Since we can do this for any pair of DFAs, we have the following consequence.
The class of recognizable languages is closed under intersection.
The product construction is a construction due to Rabin and Scott in 1959. We will see this paper pop up again—a lot of fundamental results about finite automata come from here.
Now, let’s consider union. If we think about our approach to intersection, we can see that it’s not actually that different. Instead of accepting a word when both automata accept it, we can modify our final state set so that a word is accepted when at least one of the automata accept. Then such a DFA follows the product construction from above, with the difference being the set of final states, $$F' = (F_1 \times Q_2) \cup (Q_1 \times F_2).$$ This set consists of all pairs that contain a final state of $A_1$ or a final state of $A_2$.

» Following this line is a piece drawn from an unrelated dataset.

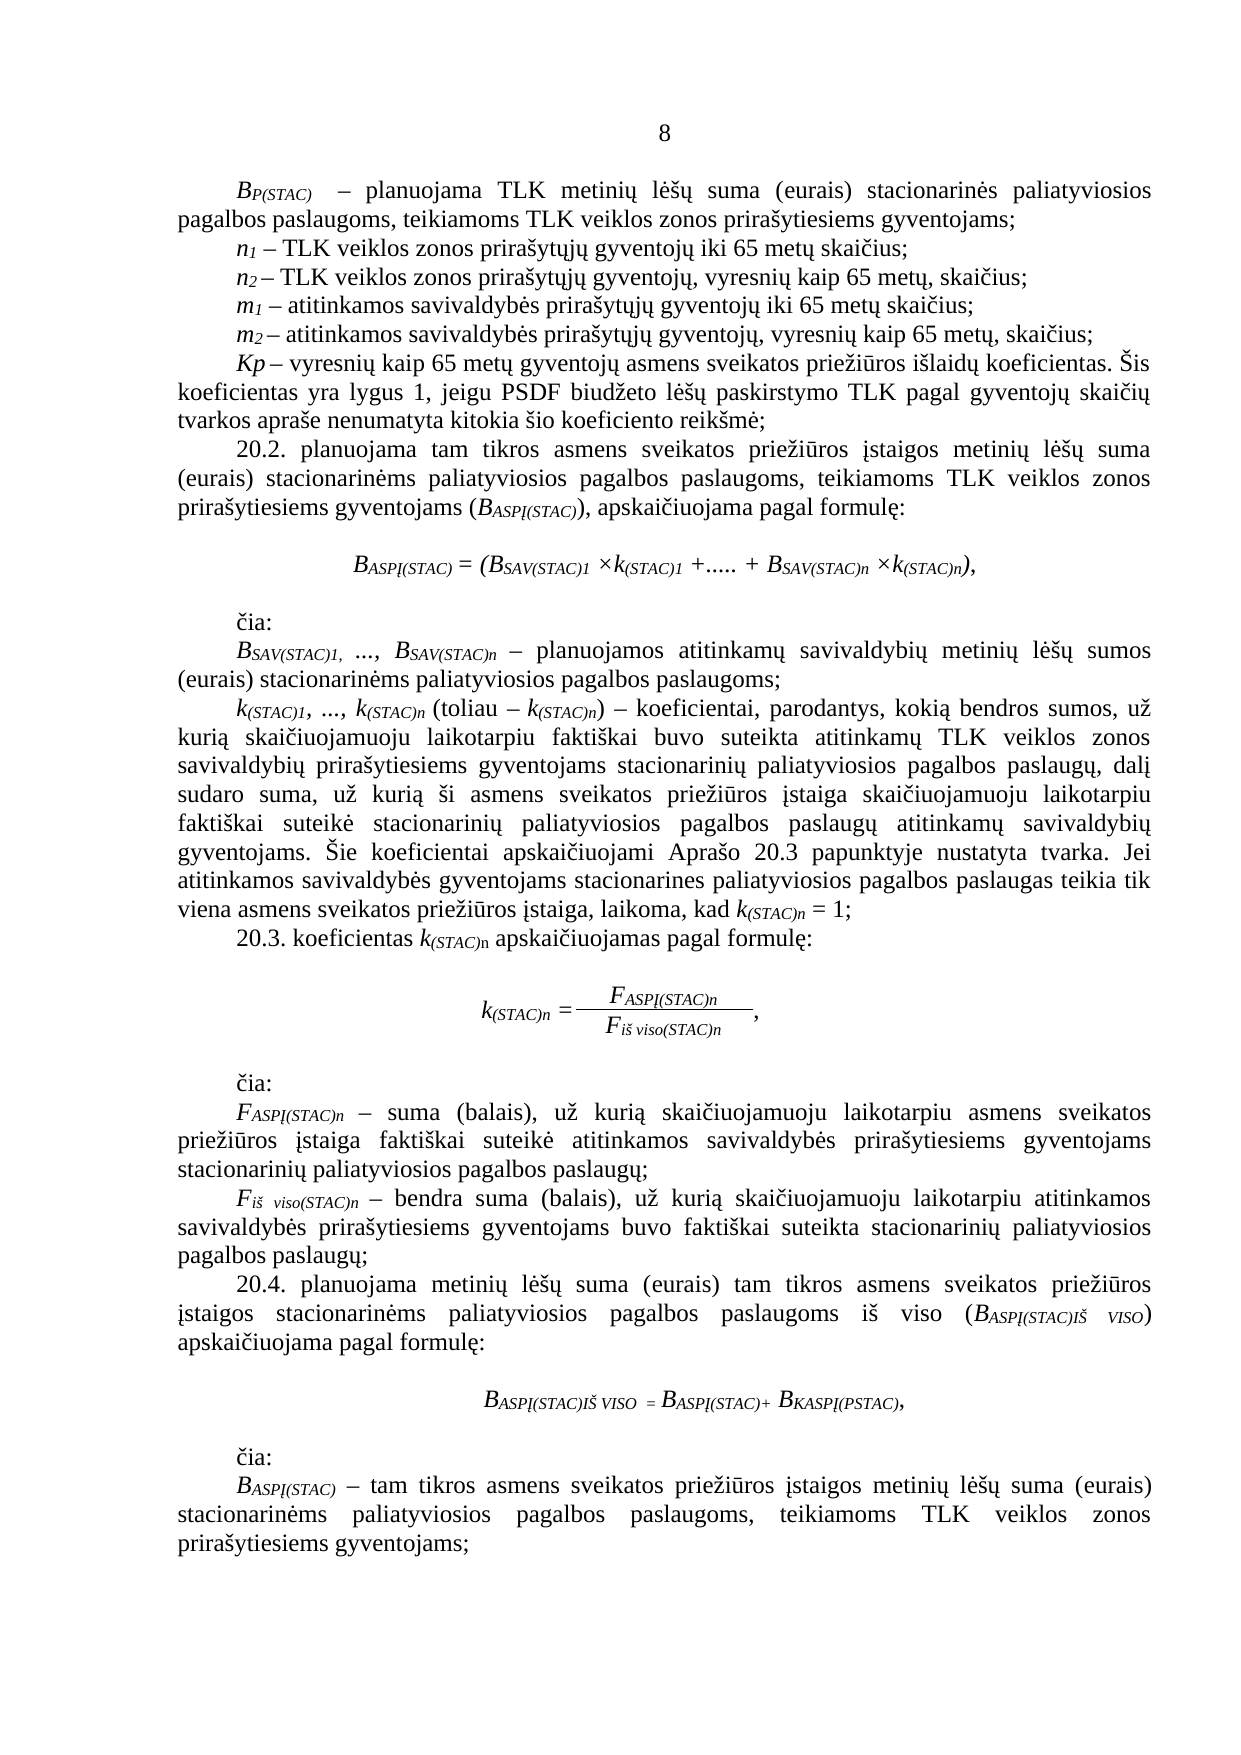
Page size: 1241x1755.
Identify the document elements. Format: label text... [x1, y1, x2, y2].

However, there is another easy but slightly indirect way to show that we can always find a DFA for the union of two recognizable languages. We can make use of the closure properties we’ve already proved so far.
The class of recognizable languages is closed under union.
Let $L_1$ and $L_2$ be languages recognized by DFAs. Then $\overline{L_1}$ and $\overline{L_2}$ are also recognized by DFAs. Since recognizable languages are closed under intersection, $\overline{L_1} \cap \overline{L_2}$ is also a recognizable language. But this language is $\overline{L_1 \cup L_2}$ by De Morgan’s laws. And since recognizable languages are closed under complementation, $L_1 \cup L_2$ must also be a recognizable language.